Your baby’s reaction to common childhood illnesses like cold will depend on the age when the problem occurs. Here is a look at how your baby may react to cold at various ages.

  • If your baby is less than six months of age, the cold is most likely going to be mild. Your baby may start by sneezing, followed by a stuffy or runny nose. In some cases, your baby may cough a little.
  • In case your baby’s nose is stuffy for a longer period of time, he or she may get cranky and uncomfortable, but this will go away soon.
  • For older babies, the symptoms may be a little more pronounced. Your baby may not show any signs at all initially, but may suddenly develop a fever. This could last for two to three days, after which your baby’s nose may start to get runny. This is when the cold will start to recede.
What happens when your baby has common childhood illnesses like cold?

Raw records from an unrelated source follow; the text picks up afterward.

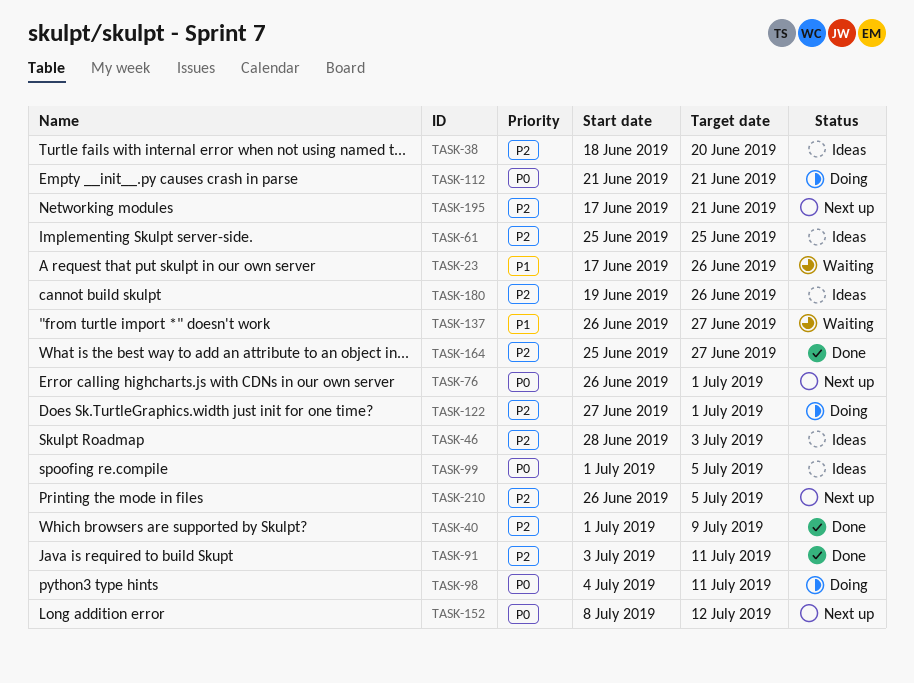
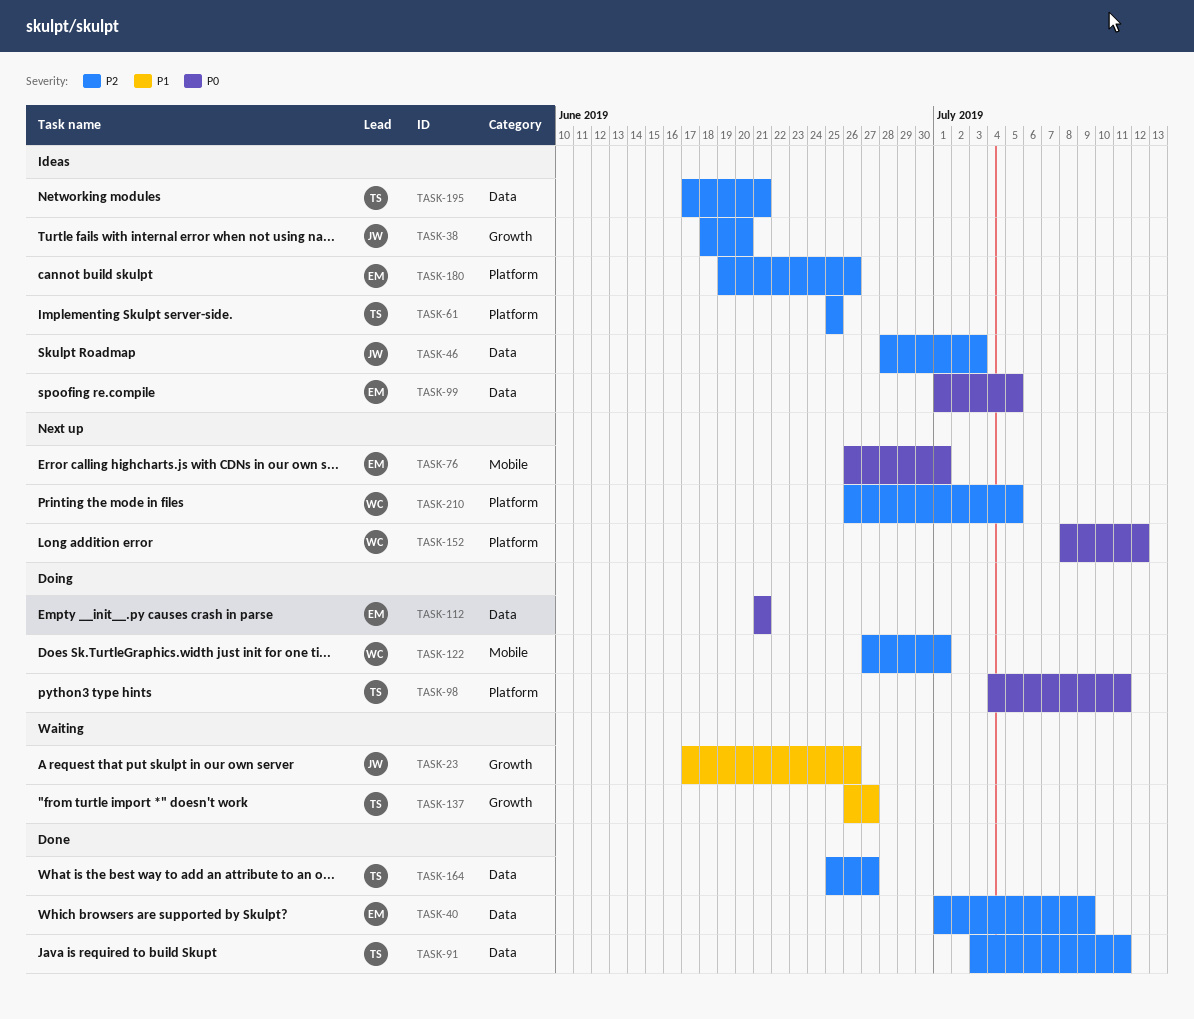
TASK-195, status: Next up -> Ideas

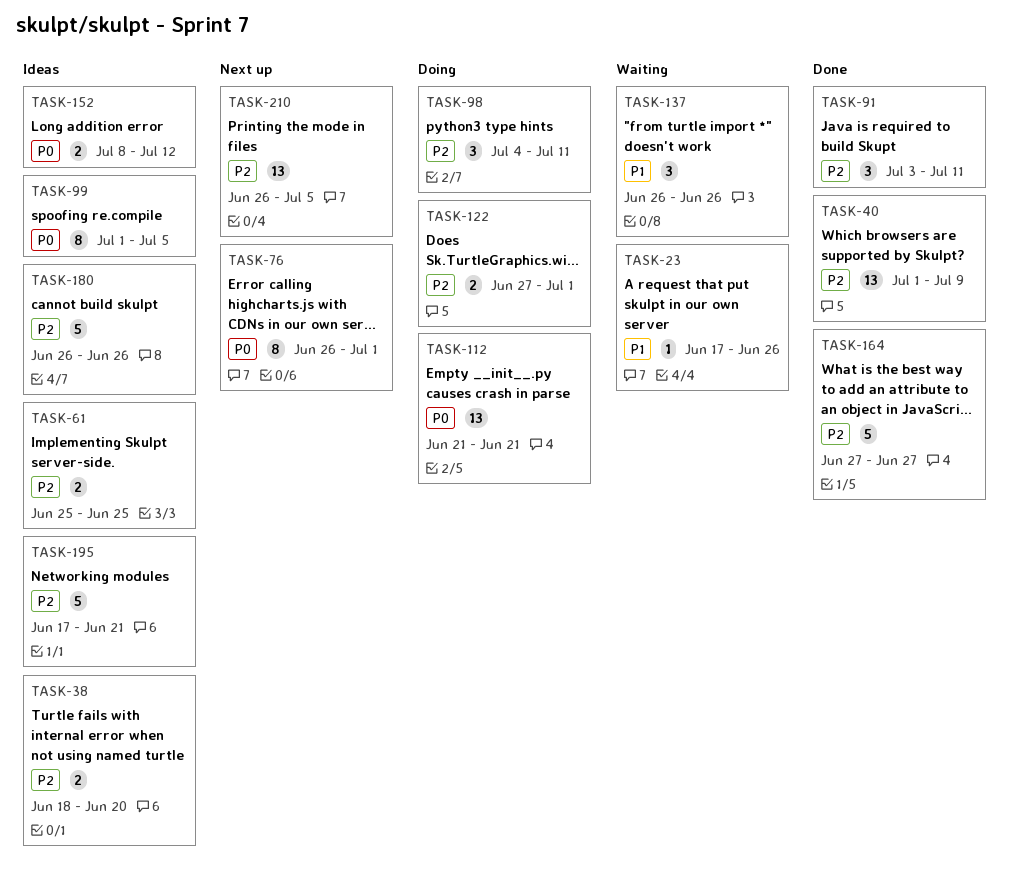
TASK-46: present -> none
TASK-98, priority: P0 -> P2
TASK-137, due: Jun 27 -> Jun 26
TASK-152, status: Next up -> Ideas
TASK-164, start: Jun 25 -> Jun 27
TASK-180, start: Jun 19 -> Jun 26

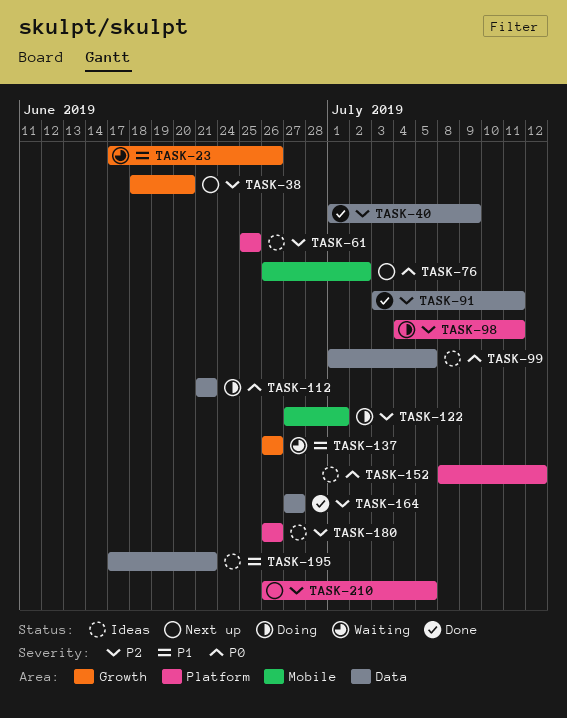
TASK-38, status: Ideas -> Next up
TASK-76, due: Jul 1 -> Jul 2
TASK-195, priority: P2 -> P1

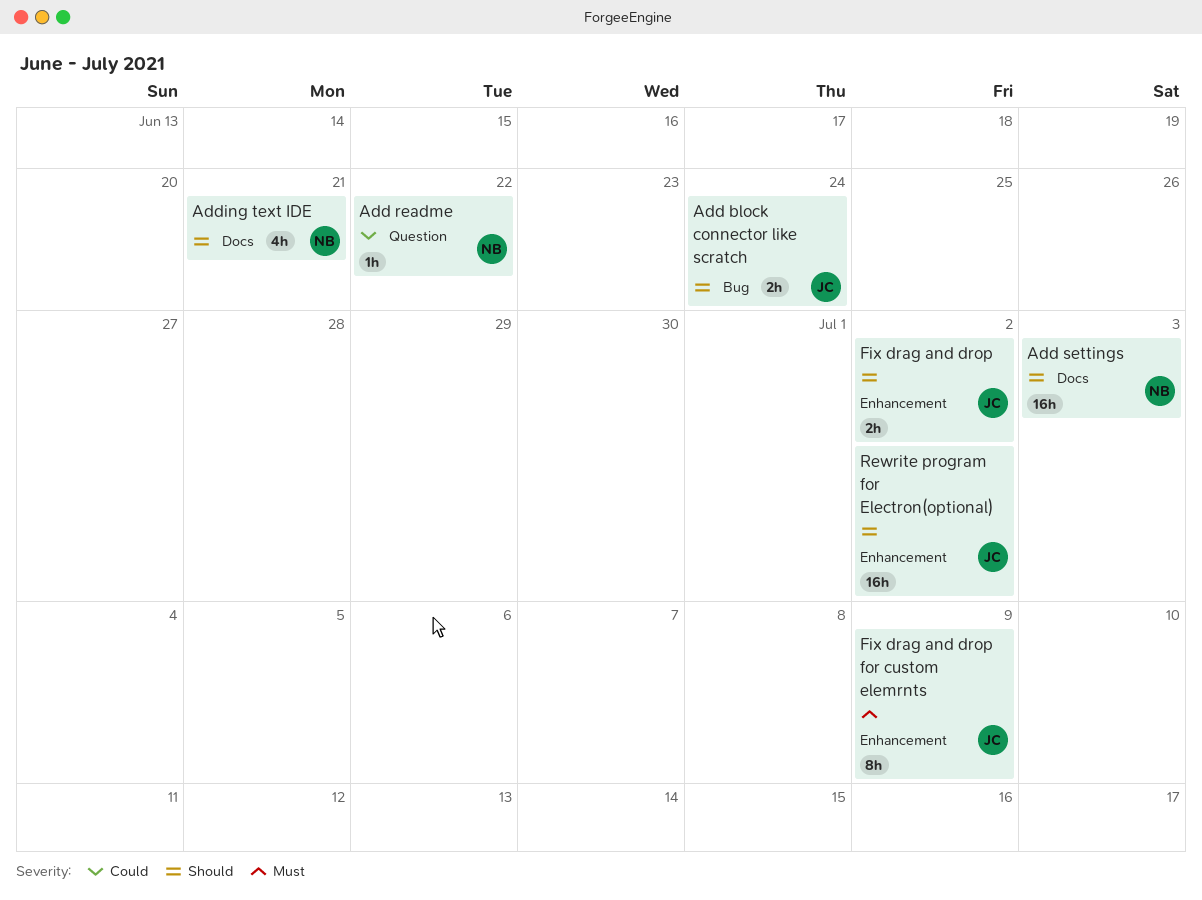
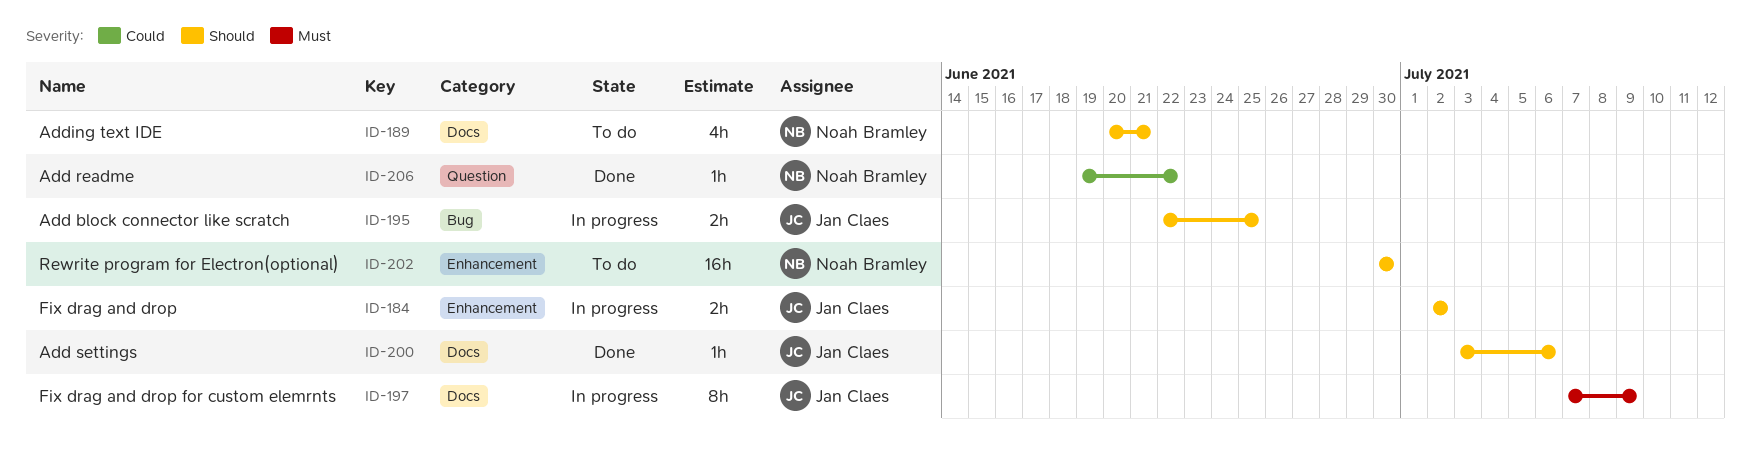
Add block connector like scratch, due: Jun 24 -> Jun 25
Add settings, owner: Noah Bramley -> Jan Claes
Add settings, estimate: 16h -> 1h
Add settings, due: Jul 3 -> Jul 6
Fix drag and drop for custom elemrnts, label: Enhancement -> Docs
Rewrite program for Electron(optional), owner: Jan Claes -> Noah Bramley
Rewrite program for Electron(optional), due: Jul 2 -> Jun 30

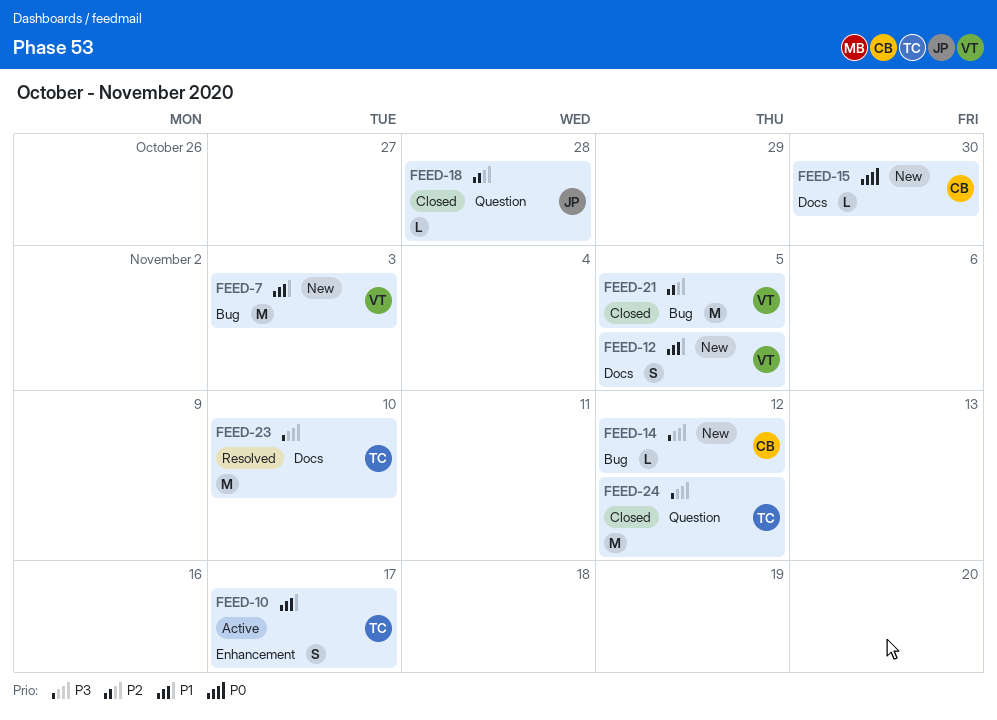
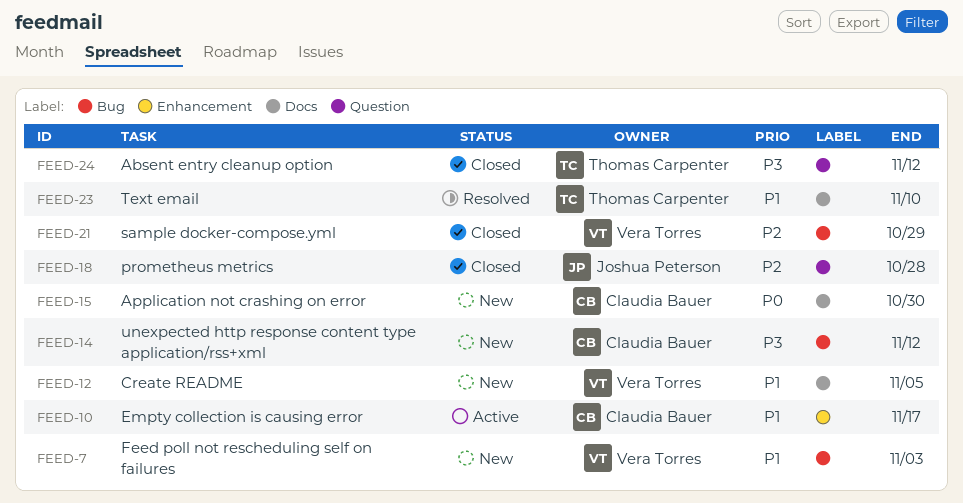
FEED-10, owner: Thomas Carpenter -> Claudia Bauer
FEED-21, due: Nov 5 -> Oct 29
FEED-23, priority: P3 -> P1

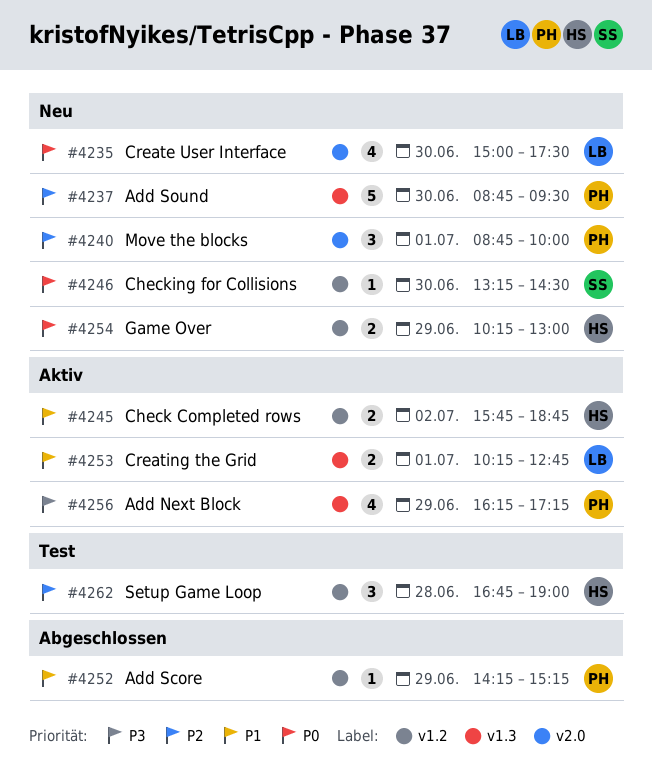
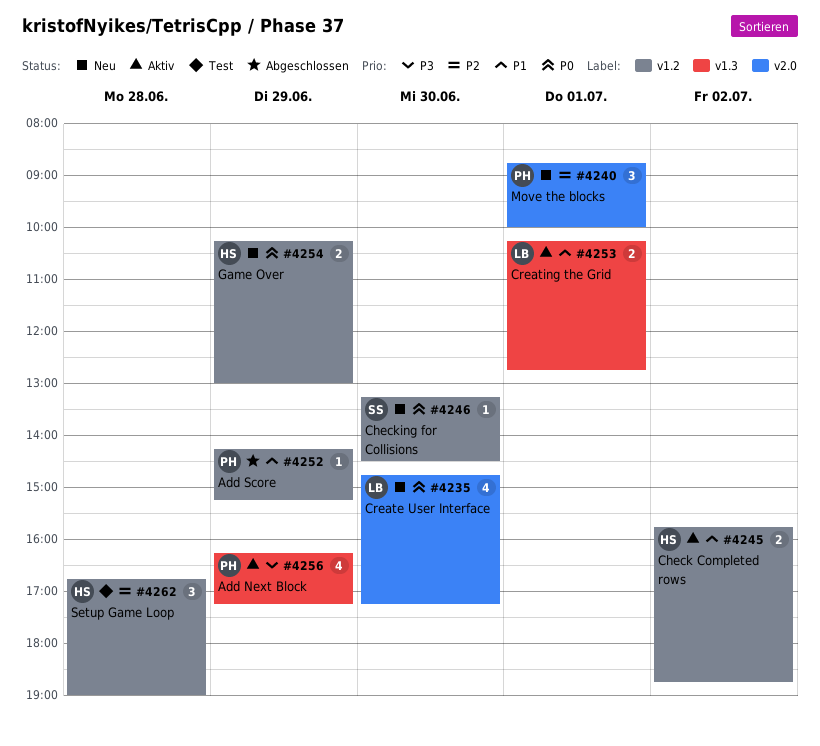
#4235, begins: 15:00 -> 14:45
#4235, ends: 17:30 -> 17:15
#4237: present -> none

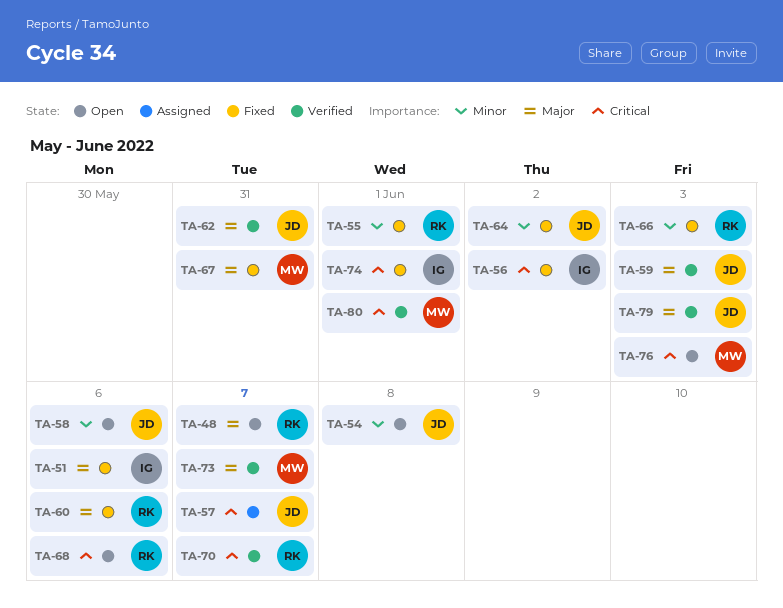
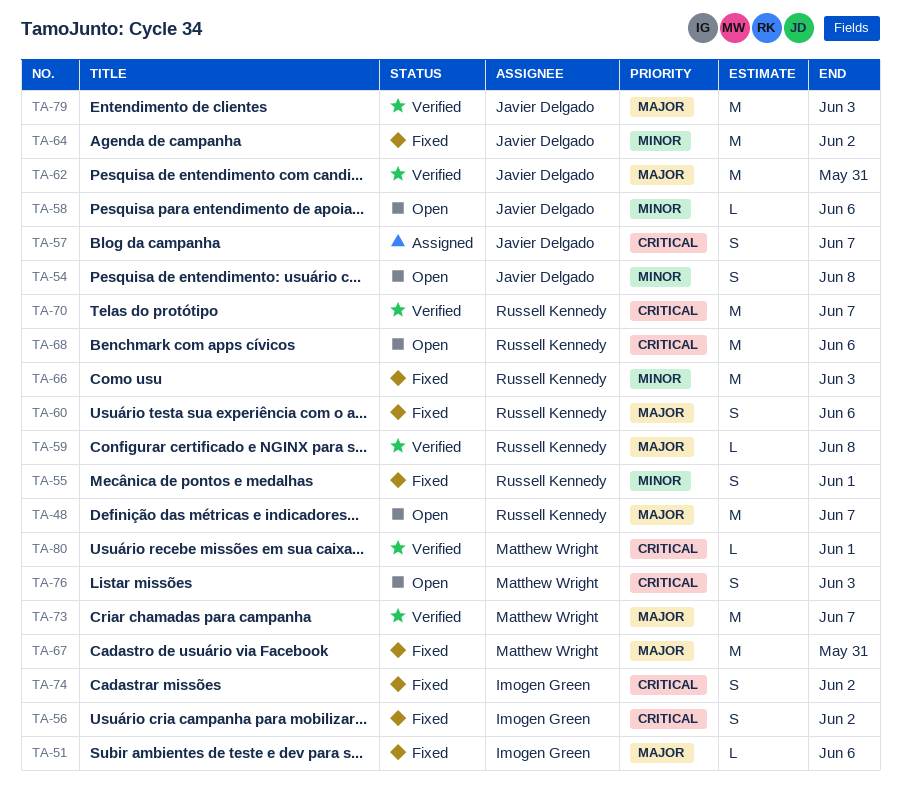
TA-59, owner: Javier Delgado -> Russell Kennedy
TA-59, due: Jun 3 -> Jun 8
TA-74, due: Jun 1 -> Jun 2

There can be various reasons that cause your baby to develop a cold. From irritants present in the house to a host of germs and viruses, the possibilities are endless. However, the most common viruses that cause cold especially in babies are the picornaviruses, which also include the very common virus known as rhinovirus, also known as the nose virus.

  • Baby’s are prone to bouts of cold as their immune system is still very fragile and has not developed yet
  • The most common way that these viruses enter your baby’s body are through the nose and mouth. Each time they touch an object and touch their nose or mouth, the chances of an infection get higher.
  • Once the virus is inside your baby’s body, they reproduce in the lining of the throat or nose. When this happens, the body releases chemicals, and blood vessels leak fluids causing swelling. Also, the body produces mucus and triggers fever.

While a cold is not really a serious health condition, it is recommended that you consult your pediatrician.